I work full-time as...well that's hard to say as my job title has stayed the same over the past decade but the job description and responsibilities seem to change. Once I truly believed I was a social worker. As time passes, it seems like social is the farthest thing from my job. In rare occasions, when I am able to do social work - I realize why I became a social worker and relish in those moments that more and more frequently seem so few and far between. In December, I was "picked" for whatever reason - as I'm sure there could be many: skill, talent, expendability, knowledge, desire to name a few - to work 92 miles away from my local office to "test" a new pilot program for a 3-month duration. While not entirely thrilled about the project, the idea of what my job would become if I didn't go didn't seem that appealing either. After 7 years in the current office, I was due for a change and thought this was definitely an opportunity for that! Needless to say commuting this winter wasn't always fun! I've managed to work the schedule around my son so that's worked well - although staying in a hotel on nights he's with his dad has helped with the long commute - even if only one day a week. The three months was complete at the end of February and well the testing isn't. The pilot roll-out has been delayed to June or August - yep, guess July just wasn't a good month :) So 3-months could quickly be a year before I know it. I'm trying to look at the positives of this temporary position but the bottom-line is that it isn't financially beneficial for the employer to have me there, especially when the program isn't working. So needless to say, the job is frustrating at best, as an A-personality I have little patience with incompetence whether in a program or a person and busy work isn't for me!

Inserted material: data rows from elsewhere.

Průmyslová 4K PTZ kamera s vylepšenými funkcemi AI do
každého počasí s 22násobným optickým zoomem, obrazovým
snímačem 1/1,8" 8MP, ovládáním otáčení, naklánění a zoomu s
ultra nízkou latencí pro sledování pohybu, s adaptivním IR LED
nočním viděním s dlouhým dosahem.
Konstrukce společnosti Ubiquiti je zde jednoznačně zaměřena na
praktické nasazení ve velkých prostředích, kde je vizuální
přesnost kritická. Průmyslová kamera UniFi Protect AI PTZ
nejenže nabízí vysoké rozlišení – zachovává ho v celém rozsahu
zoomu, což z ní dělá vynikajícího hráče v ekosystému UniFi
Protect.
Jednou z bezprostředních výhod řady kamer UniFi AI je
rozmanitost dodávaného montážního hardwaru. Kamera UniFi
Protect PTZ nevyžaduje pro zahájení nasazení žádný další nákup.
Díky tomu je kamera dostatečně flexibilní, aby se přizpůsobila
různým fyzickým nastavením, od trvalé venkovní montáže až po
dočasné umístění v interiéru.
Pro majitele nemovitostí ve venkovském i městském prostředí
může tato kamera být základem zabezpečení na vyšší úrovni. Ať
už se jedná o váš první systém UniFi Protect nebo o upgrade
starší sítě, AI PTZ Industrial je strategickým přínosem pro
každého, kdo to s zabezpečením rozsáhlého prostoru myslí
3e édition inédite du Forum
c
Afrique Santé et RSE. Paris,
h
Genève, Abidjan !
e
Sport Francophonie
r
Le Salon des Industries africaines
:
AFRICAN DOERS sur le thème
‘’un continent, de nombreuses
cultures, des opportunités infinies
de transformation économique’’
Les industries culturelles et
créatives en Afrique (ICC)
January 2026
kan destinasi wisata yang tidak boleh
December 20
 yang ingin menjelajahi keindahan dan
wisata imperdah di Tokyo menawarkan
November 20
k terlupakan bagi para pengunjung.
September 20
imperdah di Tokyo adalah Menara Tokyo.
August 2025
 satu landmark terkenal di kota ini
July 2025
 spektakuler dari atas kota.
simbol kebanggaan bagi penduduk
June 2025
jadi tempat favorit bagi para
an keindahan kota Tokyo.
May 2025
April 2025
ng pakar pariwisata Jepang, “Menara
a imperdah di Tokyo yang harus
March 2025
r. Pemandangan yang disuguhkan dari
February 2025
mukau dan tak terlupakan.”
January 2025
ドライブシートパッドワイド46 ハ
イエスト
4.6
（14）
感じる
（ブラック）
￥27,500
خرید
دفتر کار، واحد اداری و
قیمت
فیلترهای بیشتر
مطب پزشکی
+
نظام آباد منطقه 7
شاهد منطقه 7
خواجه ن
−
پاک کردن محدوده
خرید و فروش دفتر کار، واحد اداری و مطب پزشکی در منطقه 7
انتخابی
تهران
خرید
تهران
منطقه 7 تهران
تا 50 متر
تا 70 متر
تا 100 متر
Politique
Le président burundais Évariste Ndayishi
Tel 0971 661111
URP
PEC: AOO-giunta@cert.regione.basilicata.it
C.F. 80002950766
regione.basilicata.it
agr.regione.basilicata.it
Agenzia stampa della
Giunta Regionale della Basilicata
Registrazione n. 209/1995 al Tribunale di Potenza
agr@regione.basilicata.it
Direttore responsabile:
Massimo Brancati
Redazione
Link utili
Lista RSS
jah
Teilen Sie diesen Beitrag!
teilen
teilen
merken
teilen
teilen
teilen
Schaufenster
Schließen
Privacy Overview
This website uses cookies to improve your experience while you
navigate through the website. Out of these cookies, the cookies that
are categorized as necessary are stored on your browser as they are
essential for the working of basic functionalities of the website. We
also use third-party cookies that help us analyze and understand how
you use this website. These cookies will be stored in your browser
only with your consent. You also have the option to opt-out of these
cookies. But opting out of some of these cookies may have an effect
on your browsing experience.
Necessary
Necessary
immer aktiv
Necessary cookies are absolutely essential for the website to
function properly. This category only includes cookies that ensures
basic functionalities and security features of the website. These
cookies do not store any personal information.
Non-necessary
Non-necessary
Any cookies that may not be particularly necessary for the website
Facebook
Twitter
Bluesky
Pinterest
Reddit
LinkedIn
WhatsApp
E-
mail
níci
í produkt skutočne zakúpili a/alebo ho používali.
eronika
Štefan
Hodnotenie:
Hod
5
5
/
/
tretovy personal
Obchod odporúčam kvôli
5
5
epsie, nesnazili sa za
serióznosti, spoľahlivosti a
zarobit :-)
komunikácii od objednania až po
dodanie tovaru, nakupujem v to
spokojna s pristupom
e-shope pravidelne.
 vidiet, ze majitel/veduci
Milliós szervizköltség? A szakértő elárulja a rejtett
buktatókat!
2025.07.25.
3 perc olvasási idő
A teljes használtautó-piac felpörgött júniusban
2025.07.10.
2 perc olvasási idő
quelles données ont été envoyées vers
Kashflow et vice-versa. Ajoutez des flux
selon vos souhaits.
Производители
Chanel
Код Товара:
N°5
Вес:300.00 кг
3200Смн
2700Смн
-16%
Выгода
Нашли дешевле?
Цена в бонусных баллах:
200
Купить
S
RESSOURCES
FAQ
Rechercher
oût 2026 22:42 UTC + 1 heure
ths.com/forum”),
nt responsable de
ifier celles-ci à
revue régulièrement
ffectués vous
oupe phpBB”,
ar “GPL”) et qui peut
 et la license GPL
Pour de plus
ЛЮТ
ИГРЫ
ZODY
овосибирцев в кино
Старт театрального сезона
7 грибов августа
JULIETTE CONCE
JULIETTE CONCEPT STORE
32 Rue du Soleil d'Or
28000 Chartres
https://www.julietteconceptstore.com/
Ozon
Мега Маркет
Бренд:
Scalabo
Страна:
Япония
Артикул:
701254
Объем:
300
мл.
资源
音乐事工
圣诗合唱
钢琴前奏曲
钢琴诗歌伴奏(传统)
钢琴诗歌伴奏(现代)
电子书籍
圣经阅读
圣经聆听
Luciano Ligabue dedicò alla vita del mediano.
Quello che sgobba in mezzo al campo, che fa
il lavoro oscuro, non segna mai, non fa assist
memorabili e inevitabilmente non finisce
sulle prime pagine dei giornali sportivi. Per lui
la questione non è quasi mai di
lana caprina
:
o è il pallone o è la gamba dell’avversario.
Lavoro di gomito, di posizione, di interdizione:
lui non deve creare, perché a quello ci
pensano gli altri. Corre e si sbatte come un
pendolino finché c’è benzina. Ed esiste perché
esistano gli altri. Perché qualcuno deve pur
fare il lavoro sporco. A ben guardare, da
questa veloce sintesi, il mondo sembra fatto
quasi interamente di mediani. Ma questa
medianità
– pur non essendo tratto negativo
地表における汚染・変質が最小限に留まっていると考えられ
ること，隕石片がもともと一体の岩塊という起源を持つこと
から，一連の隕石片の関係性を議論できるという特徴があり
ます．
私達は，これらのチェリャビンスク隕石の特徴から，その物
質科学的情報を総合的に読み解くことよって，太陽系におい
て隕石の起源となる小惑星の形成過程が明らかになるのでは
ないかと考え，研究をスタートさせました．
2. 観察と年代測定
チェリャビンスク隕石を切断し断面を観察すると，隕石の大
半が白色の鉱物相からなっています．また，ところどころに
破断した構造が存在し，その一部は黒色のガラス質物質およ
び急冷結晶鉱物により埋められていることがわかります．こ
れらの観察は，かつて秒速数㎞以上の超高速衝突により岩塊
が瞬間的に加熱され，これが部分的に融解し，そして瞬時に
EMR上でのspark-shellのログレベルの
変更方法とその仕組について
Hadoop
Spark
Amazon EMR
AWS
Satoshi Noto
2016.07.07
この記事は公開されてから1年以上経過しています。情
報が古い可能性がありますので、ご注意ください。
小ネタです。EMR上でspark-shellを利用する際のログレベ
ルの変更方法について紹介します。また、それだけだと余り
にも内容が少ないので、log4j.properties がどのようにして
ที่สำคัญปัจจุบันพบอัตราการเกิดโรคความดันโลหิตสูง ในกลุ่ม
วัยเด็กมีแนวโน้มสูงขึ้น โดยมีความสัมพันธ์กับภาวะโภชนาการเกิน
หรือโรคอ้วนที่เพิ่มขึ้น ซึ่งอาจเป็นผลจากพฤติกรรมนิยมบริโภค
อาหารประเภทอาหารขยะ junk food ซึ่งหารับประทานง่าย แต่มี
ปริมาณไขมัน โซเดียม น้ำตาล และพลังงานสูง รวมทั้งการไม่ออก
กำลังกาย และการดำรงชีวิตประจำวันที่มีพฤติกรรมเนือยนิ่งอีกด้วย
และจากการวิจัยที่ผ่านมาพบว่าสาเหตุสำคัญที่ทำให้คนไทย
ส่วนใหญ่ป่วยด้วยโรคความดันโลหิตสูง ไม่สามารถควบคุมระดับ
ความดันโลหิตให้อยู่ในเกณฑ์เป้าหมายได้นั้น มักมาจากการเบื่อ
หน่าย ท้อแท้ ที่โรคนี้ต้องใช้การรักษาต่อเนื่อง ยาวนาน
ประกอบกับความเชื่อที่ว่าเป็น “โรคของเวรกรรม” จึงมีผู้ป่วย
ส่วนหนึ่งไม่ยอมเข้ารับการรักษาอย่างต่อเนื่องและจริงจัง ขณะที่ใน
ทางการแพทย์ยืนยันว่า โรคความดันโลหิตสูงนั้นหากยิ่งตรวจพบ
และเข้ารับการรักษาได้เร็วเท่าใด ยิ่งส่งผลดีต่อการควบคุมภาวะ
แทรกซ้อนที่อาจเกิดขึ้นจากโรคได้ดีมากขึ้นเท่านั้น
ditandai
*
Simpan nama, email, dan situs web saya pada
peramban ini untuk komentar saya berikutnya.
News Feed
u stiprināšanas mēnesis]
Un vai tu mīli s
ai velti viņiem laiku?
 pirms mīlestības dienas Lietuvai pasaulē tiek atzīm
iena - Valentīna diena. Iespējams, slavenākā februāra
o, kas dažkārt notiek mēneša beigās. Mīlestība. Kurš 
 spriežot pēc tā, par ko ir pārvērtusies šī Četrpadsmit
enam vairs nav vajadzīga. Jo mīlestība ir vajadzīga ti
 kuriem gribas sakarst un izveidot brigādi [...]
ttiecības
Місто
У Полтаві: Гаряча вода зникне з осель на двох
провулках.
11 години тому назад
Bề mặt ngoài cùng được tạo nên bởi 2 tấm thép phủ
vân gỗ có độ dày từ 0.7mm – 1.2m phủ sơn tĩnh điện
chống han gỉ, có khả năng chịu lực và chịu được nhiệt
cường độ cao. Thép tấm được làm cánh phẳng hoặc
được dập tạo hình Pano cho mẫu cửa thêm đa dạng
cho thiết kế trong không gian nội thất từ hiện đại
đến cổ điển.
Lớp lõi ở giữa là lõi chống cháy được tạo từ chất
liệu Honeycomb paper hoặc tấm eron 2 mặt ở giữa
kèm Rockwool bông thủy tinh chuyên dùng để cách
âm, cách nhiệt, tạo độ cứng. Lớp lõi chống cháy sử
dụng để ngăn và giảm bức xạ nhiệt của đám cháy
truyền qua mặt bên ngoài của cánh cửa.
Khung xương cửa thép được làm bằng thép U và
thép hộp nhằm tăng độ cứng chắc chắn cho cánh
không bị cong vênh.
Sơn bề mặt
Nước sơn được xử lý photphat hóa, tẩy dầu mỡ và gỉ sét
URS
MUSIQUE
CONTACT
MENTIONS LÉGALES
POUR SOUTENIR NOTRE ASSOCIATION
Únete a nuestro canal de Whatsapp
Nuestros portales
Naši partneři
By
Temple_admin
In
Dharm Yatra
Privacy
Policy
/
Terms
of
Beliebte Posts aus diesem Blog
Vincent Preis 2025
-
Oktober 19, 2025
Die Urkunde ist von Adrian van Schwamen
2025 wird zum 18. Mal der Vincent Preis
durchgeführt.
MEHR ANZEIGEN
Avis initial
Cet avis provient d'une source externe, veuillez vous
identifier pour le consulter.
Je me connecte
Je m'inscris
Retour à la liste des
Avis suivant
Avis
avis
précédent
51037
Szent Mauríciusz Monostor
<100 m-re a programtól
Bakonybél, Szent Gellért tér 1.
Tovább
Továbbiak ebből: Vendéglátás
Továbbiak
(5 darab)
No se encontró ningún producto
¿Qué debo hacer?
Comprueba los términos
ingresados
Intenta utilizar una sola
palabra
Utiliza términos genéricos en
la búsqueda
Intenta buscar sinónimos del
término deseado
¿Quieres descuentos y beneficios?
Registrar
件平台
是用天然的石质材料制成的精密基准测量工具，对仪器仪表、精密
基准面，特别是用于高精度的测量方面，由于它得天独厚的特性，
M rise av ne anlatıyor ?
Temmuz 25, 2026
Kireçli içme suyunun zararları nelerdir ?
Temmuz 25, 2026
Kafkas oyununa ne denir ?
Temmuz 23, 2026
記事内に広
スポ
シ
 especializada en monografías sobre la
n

I do have to admit that this project has enlightened me to all those that commute and drive for a living. It isn't for me. I find on the weekends that I would prefer to now not leave the house. A day of not driving anywhere seems like endless bliss :) For the first 3.5 years of my job I commuted 35 minutes each way. I switched offices to be closer to home and I live 5 minutes away. The convenience of everything minutes away is precious. The other day I was talking to a CSR at the bank about Mutual Funds and IRA's and he wanted to discuss it in person. I couldn't. I couldn't believe how sad that was that I couldn't schedule an appointment. He even offered a weekend - but I'm not dragging my son with me - that's my time with him! Not a single day that I could schedule a time for an hour meeting while commuting. If it can't be done via email or phone, right now I just can't do it! I can't find the time for those extra, non-critical issues that before wouldn't have been a big deal. Even shopping and errands are more difficult to fit in. I did manage to start shopping for my vacation tonight - which turned into an all night affair and a boycot of going into the local office to work there too. Oh yeah, on the side I'm suppose to still manage my local job casework - which I average about 5 hours per week - yeah as you can imagine that works well! :) But at least it won't be a complete nightmare if and when I ever do return to it full-time!